Date: 2006-04-29 05:22 pm (UTC)So, in terms of the film, I certainly don't think it's perfect. It's a little smug, in the sense of: "We who made this film are cleverer monkeys than you, because we know we're monkeys." Actually, this smugness suggests they don't know they're monkeys at all. And, what's wrong with being a monkey? If anything, the human monkey shows how 'experimental' and full of potential the whole of life is. 'Monkey' in the sense used in this film, is just as much an artificial concept as 'human'. Why favour the one above the other? I also think there is a slight lack of compassion in the film.

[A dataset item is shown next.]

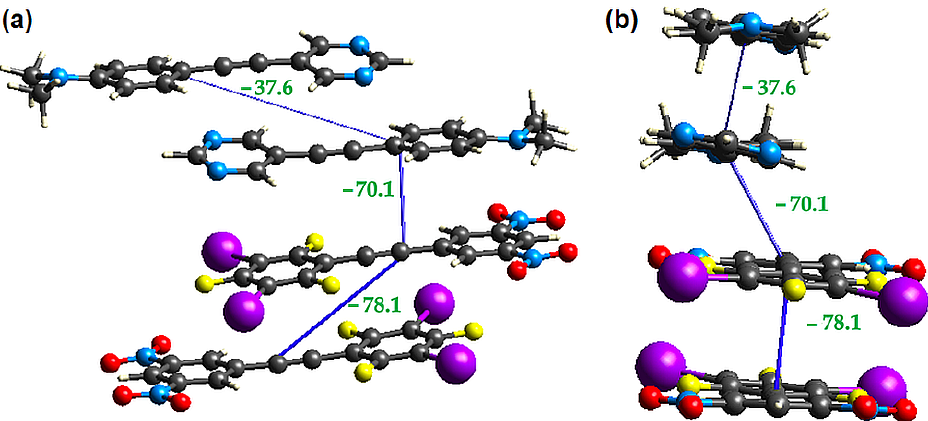
Figure 8. ( a ) Oblique view of the three unique stacking interactions 1-1 , 1-3 and 3-3 in the cocrystal 1 • 3 and view along the long axis of the four molecules in ( b ). Interactions’ energies (in kJ/mol) are in green. Table 1. Interaction energies (in kJ/mol) for the unique stacking interactions in the the cocrystal 1 • 3 . π π -Dimer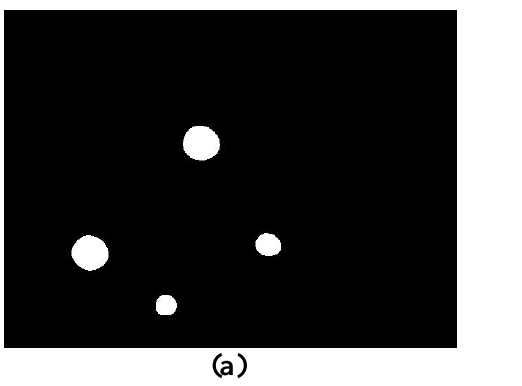
Figure 6. Results of performing the touching blob extraction process on the captured image in Figure 5. (a) Bright blobs extracted from Figure 5. (b) The connected-components of the bright blobs obtained from Figure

However, it is interesting, succint and thought-provoking, a kind of snapshot of where the human race is now situated philosophically and otherwise.
Re: Dance, monkeys, dance!
Date: 2006-04-29 09:22 pm (UTC)despite usually identifying myself as an atheist, or maybe more accurately a kind of fervent pantheist, i've a very weak and adaptable persona that easily yields to more powerful forces. like being constantly exposed to hard-core catholics causes uncanny, at times wonderful shifts in my mindset. i might find myself pondering through such things as "what a funny, beautiful thing, god created sleeping!" maybe kind of like as conversational raw material, but almost completely fogetting the ifs included, you know, what a wonderful thing if i were to believe in it.
i don't know. i reconcile myself with religious people or constructions and place myself in those systems by thinking of myself as possibly a reprobate, a person with no soul injected, who just happens to be predestined to doom = no afterlife. to my mind it is all in a fairly nice accordance. anything could be.
believing is just something i don't do, it's not a rational choice.
all that said, some people still might find me religious after all. i'm very ritualistic, which to me comes out as investing meaningless things with lots of meaning and an overall devotion to things. my almost daily sauna-rituals would be superfluous if the purpose were just not to stink too bad.
life itself is one big meaningless ritual, though.